The Sheriff’s Office continues membership and assignment of personnel to the regional drug taskforce. As Sheriff, I have approved and implemented the use of Narcan by our deputies when they encounter an individual who has overdosed from opioid use.

I have also implemented a K-9 program that has greatly assisted with the detection of narcotics and allows us to perform continuous sweeps of our county schools. I anticipate the war on drugs will always exist and I will continue to monitor and implement necessary means to eradicate the problem and keep them out of our community.

Another issue facing the Sheriff’s Office today, and it is a problem facing the entire industry, is staffing. Locating and hiring good law enforcement candidates is becoming more difficult in each passing year. There was a time when the Sheriff’s Office posted an opening, we would receive dozens of applications with a majority of those being potentially good candidates with very good backgrounds. Today we struggle to get nearly as many applicants, and we find that many of those displaying interest are often removed from the process due to issues found within their backgrounds.

Society has changed over the past 30 years, and many young men and women simply are not inclined to partake in the everyday risks associated with law enforcement. In other cases, those that are interested have regretfully participated in activities that in turn, make them ineligible for hire. Even though we are facing this problem, the Gloucester County Sheriff’s Office will maintain a firm stance on not reducing our hiring criteria.

We place a great deal of effort into hiring the right people to work here and I would rather work short staffed than to lower our standards and potentially damage our excellent reputation within the community. As far as recruitment, we are continually analyzing ways to enlist trustworthy, well-rounded people to our agency and do so by never compromising our agency values, staying competitive with salaries, working with our local high school and area colleges to promote our community and agency in a positive light.

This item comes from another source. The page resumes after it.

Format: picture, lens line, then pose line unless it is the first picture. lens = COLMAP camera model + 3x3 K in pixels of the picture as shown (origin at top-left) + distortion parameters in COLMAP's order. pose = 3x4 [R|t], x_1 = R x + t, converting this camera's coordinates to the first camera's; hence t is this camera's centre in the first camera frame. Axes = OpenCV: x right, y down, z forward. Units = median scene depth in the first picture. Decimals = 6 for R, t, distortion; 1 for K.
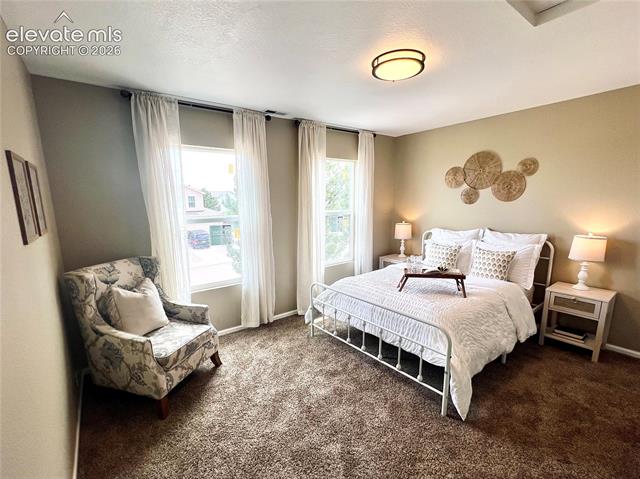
lens RADIAL K [[279.9, 0, 316.9], [0, 279.9, 249.6], [0, 0, 1]] dist [-0.002180, -0.000211]
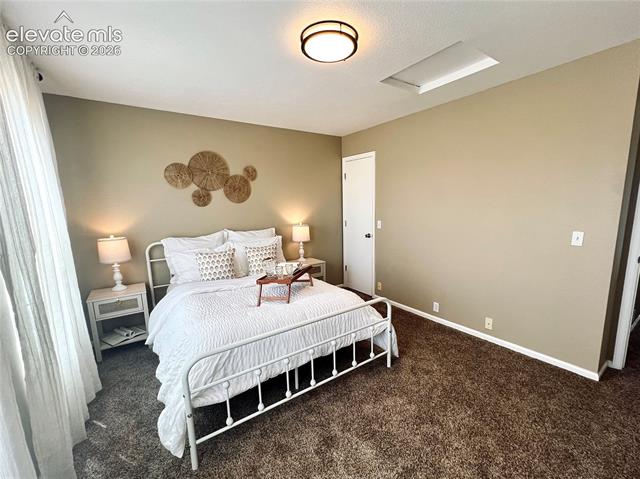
lens RADIAL K [[279.9, 0, 316.9], [0, 279.9, 249.6], [0, 0, 1]] dist [-0.002180, -0.000211]
pose [[0.039267, -0.149891, 0.987922, -0.390833], [0.193622, 0.971087, 0.139641, -0.084034], [-0.980290, 0.185800, 0.067154, 0.622890]]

Although staffing appears to be an issue nationwide, we feel as though we have less turnover and better qualified candidates than do most agencies. This is a direct reflection of the working relationship between administration within this office, the county Board of Supervisors, and this great community. Our deputies continue to be provided with the most up to date equipment along with, competitive salaries and training which enhances both morale and job performance. In the end, the community reaps this reward.